Stored dataset items:
== Segment start ==
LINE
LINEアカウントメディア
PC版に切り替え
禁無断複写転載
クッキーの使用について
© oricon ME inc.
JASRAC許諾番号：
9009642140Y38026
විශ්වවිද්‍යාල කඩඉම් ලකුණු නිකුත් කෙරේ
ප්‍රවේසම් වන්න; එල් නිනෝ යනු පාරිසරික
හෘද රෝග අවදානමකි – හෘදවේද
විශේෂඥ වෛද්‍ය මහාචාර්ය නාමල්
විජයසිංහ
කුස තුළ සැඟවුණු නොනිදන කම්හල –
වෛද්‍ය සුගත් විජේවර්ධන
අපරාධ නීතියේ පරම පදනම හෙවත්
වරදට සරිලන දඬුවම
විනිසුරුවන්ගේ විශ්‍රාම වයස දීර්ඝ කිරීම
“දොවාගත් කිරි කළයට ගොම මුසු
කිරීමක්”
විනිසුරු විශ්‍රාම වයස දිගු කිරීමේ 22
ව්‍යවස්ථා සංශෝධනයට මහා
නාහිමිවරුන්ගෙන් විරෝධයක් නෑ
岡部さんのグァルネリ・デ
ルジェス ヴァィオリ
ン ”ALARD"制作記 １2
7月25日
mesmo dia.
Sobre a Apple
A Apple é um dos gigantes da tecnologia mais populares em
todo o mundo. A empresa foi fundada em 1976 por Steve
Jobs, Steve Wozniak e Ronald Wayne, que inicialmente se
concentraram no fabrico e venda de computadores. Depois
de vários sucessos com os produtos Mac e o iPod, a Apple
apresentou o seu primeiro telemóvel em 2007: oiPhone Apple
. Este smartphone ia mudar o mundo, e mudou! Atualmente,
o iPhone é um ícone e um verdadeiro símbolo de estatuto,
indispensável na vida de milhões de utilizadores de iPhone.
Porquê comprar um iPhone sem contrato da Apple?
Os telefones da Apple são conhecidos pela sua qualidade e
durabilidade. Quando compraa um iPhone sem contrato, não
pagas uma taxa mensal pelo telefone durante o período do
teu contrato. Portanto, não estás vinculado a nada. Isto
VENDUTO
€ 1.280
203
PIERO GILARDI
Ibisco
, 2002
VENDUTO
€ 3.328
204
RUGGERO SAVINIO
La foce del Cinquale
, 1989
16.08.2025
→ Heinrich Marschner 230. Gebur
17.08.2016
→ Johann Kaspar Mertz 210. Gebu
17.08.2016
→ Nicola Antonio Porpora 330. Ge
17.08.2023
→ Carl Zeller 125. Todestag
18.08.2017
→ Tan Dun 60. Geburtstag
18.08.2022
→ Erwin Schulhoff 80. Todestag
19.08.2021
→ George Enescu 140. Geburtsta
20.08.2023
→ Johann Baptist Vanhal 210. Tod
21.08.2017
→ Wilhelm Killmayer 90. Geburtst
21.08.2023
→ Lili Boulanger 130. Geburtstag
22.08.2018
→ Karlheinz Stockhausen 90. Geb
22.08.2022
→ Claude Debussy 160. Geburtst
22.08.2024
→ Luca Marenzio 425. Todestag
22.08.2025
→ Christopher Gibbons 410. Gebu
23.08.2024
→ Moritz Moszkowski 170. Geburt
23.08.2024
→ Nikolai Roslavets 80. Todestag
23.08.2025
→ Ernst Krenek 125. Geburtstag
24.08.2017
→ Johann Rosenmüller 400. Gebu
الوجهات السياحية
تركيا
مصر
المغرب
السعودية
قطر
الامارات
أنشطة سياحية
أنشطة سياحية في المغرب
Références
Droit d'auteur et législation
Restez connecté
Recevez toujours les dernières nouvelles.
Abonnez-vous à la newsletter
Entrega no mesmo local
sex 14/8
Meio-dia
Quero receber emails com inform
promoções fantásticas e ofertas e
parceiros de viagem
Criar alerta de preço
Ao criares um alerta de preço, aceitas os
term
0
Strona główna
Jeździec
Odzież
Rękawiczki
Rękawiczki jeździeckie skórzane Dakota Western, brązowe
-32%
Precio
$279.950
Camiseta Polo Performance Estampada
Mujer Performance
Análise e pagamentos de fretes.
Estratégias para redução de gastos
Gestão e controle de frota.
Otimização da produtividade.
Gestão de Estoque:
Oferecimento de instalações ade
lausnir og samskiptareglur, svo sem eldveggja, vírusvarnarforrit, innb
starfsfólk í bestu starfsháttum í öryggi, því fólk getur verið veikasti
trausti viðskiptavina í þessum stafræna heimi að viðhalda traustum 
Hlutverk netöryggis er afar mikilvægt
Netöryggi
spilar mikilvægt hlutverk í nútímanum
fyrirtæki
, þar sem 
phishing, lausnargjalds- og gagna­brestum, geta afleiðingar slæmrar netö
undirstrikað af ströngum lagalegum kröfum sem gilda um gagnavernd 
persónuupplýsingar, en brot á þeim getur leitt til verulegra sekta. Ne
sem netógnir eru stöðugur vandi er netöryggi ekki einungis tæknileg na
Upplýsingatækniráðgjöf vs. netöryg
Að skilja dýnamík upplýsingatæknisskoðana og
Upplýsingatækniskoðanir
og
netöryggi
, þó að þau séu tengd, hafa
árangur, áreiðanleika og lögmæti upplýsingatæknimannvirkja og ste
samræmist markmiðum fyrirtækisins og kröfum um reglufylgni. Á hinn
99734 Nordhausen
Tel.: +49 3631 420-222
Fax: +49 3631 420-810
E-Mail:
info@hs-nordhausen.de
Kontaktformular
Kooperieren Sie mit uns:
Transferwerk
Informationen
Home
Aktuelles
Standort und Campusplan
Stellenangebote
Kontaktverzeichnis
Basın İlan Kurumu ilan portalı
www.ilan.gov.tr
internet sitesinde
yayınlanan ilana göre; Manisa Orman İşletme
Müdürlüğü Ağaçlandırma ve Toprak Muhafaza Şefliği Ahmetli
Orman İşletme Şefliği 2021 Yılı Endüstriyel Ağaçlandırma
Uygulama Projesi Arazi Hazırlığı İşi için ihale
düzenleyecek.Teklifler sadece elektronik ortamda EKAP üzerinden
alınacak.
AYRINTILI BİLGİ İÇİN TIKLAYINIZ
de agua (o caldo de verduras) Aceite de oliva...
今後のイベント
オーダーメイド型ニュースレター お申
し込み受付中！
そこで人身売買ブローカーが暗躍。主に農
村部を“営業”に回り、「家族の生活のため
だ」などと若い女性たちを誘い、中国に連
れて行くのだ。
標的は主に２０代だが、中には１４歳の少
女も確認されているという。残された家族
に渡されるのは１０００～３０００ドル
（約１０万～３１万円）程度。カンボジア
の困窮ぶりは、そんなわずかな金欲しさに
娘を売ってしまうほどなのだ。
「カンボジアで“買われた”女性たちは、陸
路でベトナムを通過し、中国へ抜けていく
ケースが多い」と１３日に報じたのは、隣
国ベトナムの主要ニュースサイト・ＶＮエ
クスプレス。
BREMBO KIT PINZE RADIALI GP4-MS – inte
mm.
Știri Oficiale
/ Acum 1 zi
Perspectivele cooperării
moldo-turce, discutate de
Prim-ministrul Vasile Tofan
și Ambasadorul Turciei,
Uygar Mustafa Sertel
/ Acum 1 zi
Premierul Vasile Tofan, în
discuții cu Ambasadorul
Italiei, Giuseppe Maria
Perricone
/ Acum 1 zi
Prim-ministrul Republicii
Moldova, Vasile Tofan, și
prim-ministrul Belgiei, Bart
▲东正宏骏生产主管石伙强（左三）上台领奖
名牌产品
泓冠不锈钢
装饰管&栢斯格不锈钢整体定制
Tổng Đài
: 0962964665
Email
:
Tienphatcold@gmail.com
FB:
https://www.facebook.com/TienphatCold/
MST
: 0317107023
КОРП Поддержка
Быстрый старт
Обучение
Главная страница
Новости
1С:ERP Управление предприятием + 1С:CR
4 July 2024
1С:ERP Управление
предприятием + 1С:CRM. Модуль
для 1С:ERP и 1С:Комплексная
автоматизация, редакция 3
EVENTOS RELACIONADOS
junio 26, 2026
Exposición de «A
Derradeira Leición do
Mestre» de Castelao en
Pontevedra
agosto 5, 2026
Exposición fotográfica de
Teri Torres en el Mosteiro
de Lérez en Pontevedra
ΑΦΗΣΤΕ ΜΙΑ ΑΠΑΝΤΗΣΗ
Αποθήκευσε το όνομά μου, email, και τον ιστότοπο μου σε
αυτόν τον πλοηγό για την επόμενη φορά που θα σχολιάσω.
== Segment end ==
Task description: Take the lines above from the one containing "Știri Oficiale" down to the one containing "agosto 5, 2026", and transcribe them exactly, both ends included.

Problem solution:
Știri Oficiale
/ Acum 1 zi
Perspectivele cooperării
moldo-turce, discutate de
Prim-ministrul Vasile Tofan
și Ambasadorul Turciei,
Uygar Mustafa Sertel
/ Acum 1 zi
Premierul Vasile Tofan, în
discuții cu Ambasadorul
Italiei, Giuseppe Maria
Perricone
/ Acum 1 zi
Prim-ministrul Republicii
Moldova, Vasile Tofan, și
prim-ministrul Belgiei, Bart
▲东正宏骏生产主管石伙强（左三）上台领奖
名牌产品
泓冠不锈钢
装饰管&栢斯格不锈钢整体定制
Tổng Đài
: 0962964665
Email
:
Tienphatcold@gmail.com
FB:
https://www.facebook.com/TienphatCold/
MST
: 0317107023
КОРП Поддержка
Быстрый старт
Обучение
Главная страница
Новости
1С:ERP Управление предприятием + 1С:CR
4 July 2024
1С:ERP Управление
предприятием + 1С:CRM. Модуль
для 1С:ERP и 1С:Комплексная
автоматизация, редакция 3
EVENTOS RELACIONADOS
junio 26, 2026
Exposición de «A
Derradeira Leición do
Mestre» de Castelao en
Pontevedra
agosto 5, 2026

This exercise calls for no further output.